╭─ Reading passage

The River people of this area, as well as most other aboriginal peoples of the North Pacific Rim, have depended upon salmon as a food and spiritual source for thousands of years. Tribes in the Pacific Northwest still celebrate the First Salmon and the returning salmon.
Salmon are amazing creations: They are born in a freshwater, they spend time in freshwater rivers, and they swim into the ocean where they may travel thousands of miles until they get the urge to return home. Then they try (and often succeed) to fling themselves up waterfalls (or fish ladders) and up the River until they find their way to the spawning grounds.
Old timers say that the Nch’I Wana ran so red with salmon that you could walk along their backs to get to the other shore. In 1855, 14 million salmon ran the rivers; in 1996 only 75,000 were left.

╰─
╭─ Listed entries

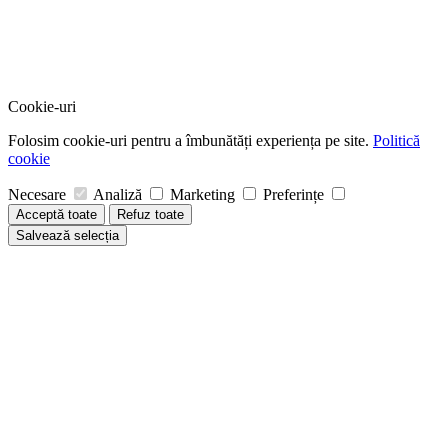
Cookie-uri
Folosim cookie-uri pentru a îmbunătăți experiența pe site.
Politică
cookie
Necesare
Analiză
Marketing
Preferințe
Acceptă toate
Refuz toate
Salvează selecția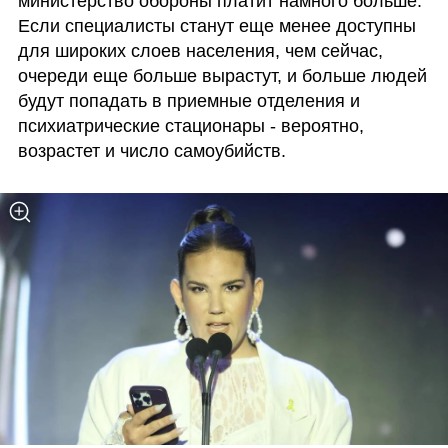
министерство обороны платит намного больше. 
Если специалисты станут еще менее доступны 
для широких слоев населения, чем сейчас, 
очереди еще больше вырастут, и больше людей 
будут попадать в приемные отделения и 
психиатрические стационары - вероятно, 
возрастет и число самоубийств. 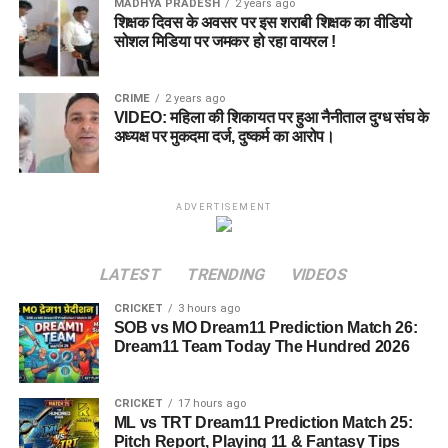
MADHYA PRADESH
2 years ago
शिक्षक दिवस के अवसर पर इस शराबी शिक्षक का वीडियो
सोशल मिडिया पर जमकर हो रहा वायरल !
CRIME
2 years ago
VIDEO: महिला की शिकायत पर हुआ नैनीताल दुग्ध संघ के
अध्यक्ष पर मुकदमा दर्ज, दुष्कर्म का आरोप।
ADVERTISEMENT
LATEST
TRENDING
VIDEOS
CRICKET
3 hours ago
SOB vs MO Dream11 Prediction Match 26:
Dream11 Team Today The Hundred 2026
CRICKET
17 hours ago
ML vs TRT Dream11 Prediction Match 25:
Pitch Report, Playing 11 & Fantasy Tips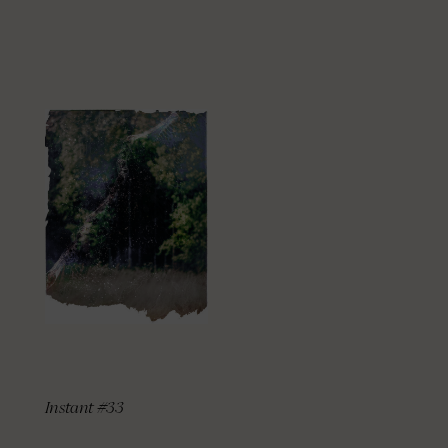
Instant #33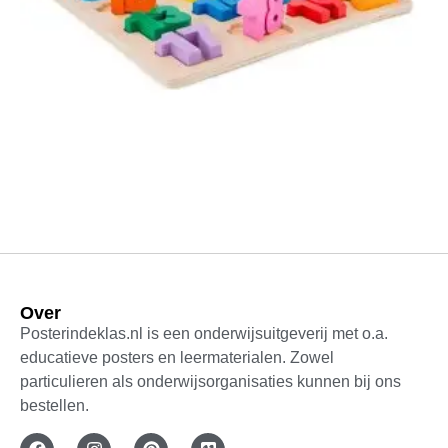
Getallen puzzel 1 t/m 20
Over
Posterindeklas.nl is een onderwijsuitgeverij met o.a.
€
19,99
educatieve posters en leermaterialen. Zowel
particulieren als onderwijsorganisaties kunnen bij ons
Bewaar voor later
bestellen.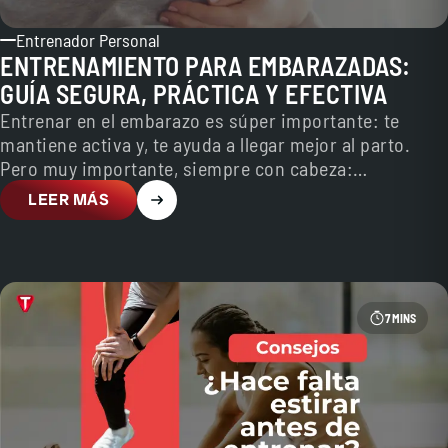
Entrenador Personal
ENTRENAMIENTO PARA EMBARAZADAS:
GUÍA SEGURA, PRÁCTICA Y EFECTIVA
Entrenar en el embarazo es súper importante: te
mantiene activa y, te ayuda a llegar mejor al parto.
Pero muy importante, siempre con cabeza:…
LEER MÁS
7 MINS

╰─
╭─ Listed entries

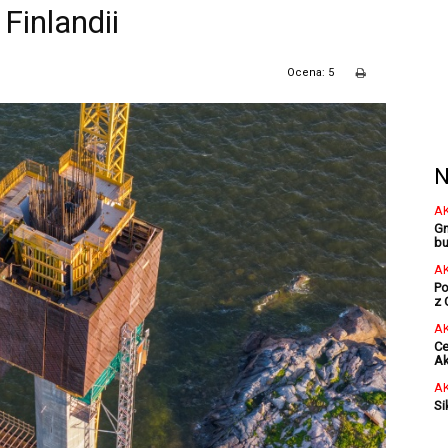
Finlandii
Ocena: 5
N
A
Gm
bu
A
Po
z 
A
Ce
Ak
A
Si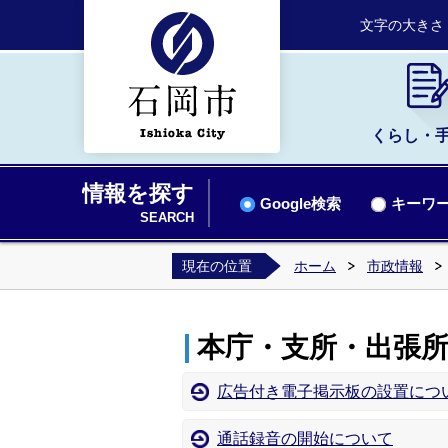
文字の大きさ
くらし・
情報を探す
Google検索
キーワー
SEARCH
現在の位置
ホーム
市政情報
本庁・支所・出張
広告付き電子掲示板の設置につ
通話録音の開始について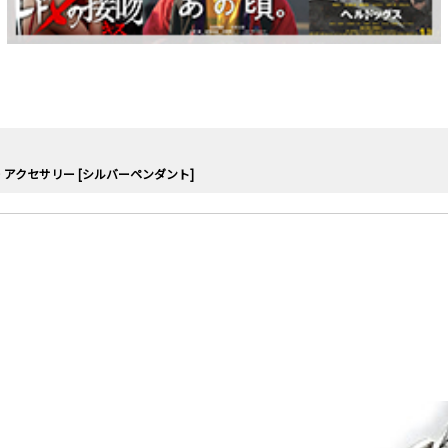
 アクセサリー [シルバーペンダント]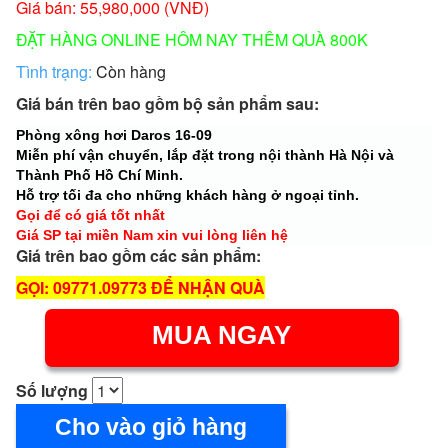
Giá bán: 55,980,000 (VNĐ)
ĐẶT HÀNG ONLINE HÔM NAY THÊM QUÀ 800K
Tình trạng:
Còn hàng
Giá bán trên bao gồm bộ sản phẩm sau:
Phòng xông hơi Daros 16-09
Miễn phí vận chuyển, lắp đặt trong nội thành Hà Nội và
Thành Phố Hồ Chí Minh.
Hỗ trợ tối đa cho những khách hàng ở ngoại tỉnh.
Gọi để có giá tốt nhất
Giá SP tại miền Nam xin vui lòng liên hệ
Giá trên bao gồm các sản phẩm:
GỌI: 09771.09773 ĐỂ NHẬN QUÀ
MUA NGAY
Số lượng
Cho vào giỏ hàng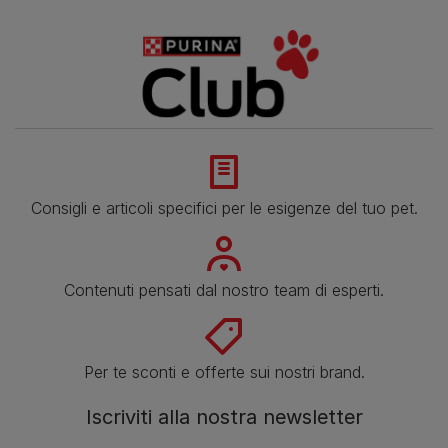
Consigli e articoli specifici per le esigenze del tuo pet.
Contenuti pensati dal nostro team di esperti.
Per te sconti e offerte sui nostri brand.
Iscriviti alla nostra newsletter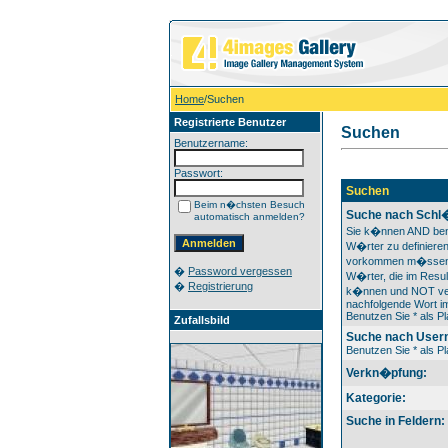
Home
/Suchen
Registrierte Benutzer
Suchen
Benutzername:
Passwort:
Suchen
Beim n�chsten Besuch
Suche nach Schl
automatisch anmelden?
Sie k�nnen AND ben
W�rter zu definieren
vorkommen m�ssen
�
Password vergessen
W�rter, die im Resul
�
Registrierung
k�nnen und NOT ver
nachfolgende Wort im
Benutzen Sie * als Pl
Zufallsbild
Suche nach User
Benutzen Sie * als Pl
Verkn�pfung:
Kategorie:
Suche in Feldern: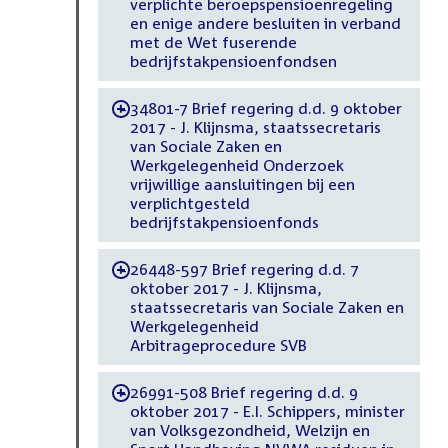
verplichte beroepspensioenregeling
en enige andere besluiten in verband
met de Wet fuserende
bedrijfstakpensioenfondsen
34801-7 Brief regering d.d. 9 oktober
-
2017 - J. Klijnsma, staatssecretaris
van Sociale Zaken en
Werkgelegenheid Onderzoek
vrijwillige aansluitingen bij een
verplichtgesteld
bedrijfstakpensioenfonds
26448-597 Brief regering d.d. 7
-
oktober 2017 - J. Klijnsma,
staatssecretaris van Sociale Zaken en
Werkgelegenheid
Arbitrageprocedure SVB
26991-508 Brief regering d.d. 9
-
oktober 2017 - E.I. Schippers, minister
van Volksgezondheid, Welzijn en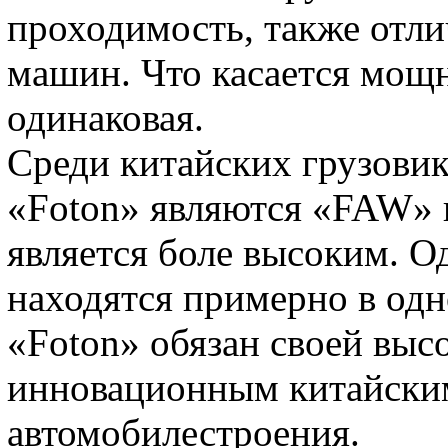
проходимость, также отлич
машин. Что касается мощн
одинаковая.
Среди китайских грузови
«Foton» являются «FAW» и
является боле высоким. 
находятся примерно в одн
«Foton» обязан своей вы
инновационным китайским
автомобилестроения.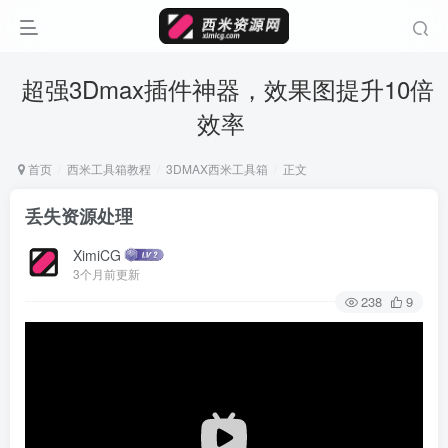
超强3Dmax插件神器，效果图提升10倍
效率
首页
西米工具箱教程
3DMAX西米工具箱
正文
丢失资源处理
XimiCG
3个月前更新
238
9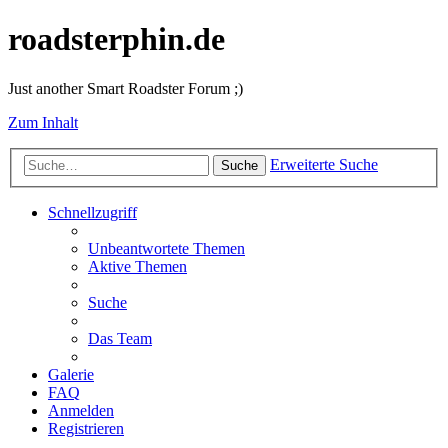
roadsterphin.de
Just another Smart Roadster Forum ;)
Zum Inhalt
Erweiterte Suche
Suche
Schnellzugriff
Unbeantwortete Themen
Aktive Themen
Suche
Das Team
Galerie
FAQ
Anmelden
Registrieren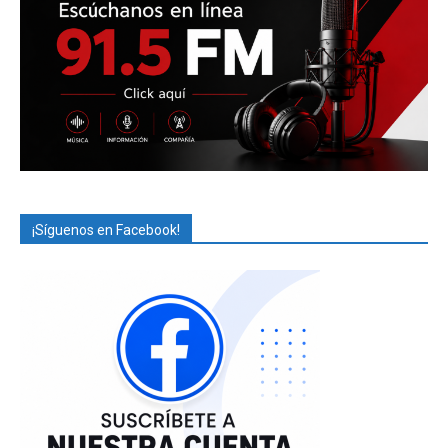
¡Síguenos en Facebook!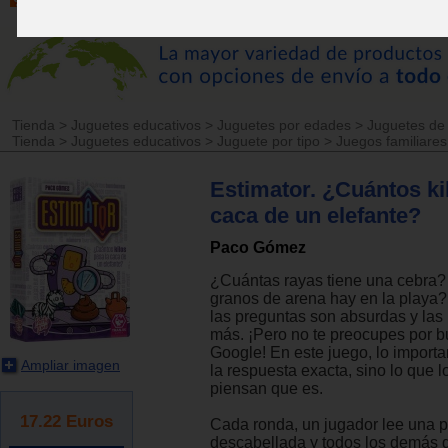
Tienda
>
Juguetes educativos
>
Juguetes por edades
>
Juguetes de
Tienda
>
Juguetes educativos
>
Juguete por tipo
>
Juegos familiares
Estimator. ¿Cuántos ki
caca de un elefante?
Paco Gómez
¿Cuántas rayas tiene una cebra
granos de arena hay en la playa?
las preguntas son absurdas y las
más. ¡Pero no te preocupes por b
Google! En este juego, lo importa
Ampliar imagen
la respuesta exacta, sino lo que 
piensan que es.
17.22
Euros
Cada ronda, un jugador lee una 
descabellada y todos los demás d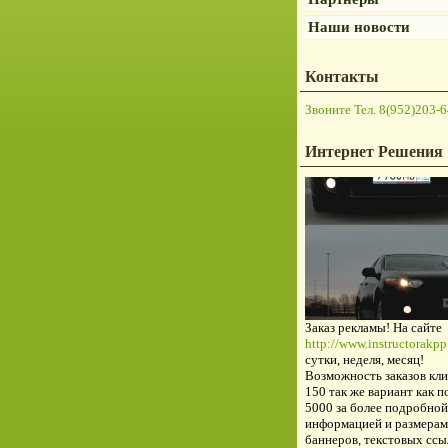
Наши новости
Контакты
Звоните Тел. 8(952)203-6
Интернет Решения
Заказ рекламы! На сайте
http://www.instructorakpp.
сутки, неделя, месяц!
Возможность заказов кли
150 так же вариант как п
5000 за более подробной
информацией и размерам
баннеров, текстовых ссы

╰─
╭─ Listed entries

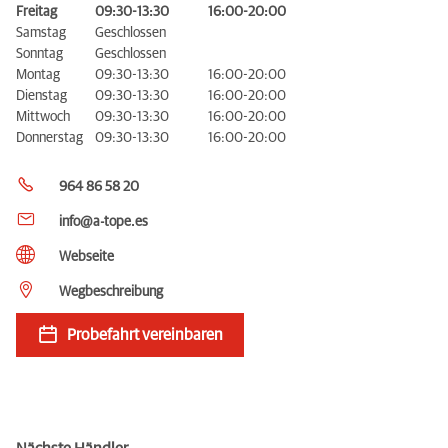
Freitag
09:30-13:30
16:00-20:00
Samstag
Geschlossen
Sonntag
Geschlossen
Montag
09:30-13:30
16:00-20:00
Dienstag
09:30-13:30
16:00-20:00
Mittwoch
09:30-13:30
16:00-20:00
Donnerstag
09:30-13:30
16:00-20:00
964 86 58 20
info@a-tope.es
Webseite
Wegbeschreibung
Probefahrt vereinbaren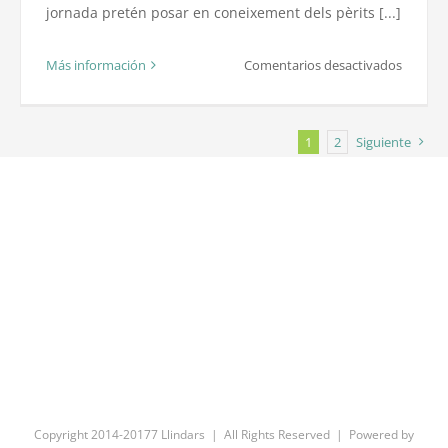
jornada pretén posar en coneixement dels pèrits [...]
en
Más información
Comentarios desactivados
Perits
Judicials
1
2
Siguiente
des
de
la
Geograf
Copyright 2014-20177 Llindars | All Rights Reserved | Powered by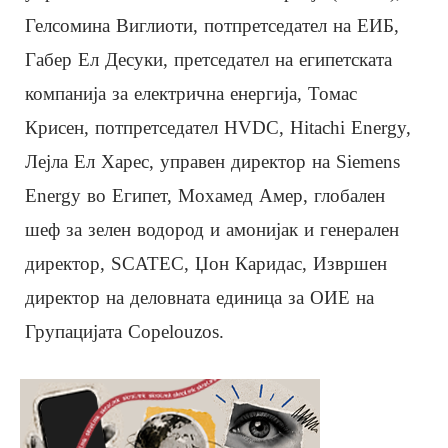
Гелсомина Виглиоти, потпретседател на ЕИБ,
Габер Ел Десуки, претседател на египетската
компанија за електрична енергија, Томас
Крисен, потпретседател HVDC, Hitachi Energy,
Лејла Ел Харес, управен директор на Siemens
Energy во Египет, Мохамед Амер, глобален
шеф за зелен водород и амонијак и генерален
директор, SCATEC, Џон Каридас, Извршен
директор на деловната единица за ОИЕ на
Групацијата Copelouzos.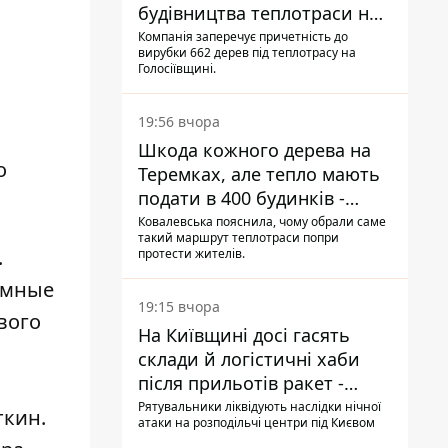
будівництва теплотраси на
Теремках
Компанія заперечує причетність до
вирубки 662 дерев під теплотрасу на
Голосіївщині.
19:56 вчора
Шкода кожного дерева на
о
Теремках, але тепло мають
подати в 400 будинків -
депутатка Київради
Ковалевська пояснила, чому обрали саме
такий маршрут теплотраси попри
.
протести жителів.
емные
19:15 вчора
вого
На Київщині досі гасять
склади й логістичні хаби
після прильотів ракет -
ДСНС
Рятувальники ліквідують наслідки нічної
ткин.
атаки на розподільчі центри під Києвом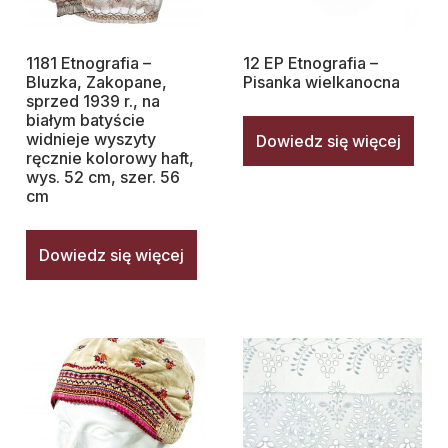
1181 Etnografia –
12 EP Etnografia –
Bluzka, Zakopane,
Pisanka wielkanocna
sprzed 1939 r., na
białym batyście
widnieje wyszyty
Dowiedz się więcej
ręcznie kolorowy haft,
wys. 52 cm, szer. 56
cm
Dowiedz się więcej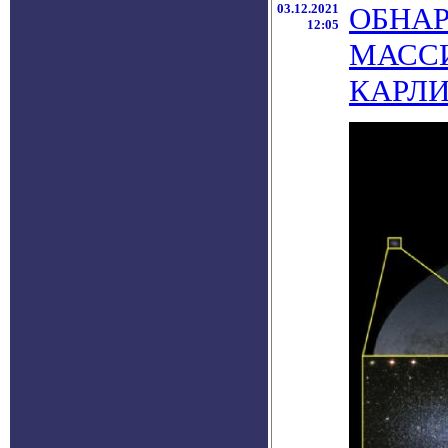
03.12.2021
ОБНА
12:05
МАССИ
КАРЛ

╰─

> _Questions on the material_:
[a] List every number that the salmon text writes in digits.
[b] From the salmon text, repeat word for word the part that opens with the words containing "The River people" and closes with "the spawning grounds.".

> _Answers for this exercise_:
[a] 1855, 14 million, 1996, 75,000

[b]
The River people of this area, as well as most other aboriginal peoples of the North Pacific Rim, have depended upon salmon as a food and spiritual source for thousands of years. Tribes in the Pacific Northwest still celebrate the First Salmon and the returning salmon.
Salmon are amazing creations: They are born in a freshwater, they spend time in freshwater rivers, and they swim into the ocean where they may travel thousands of miles until they get the urge to return home. Then they try (and often succeed) to fling themselves up waterfalls (or fish ladders) and up the River until they find their way to the spawning grounds.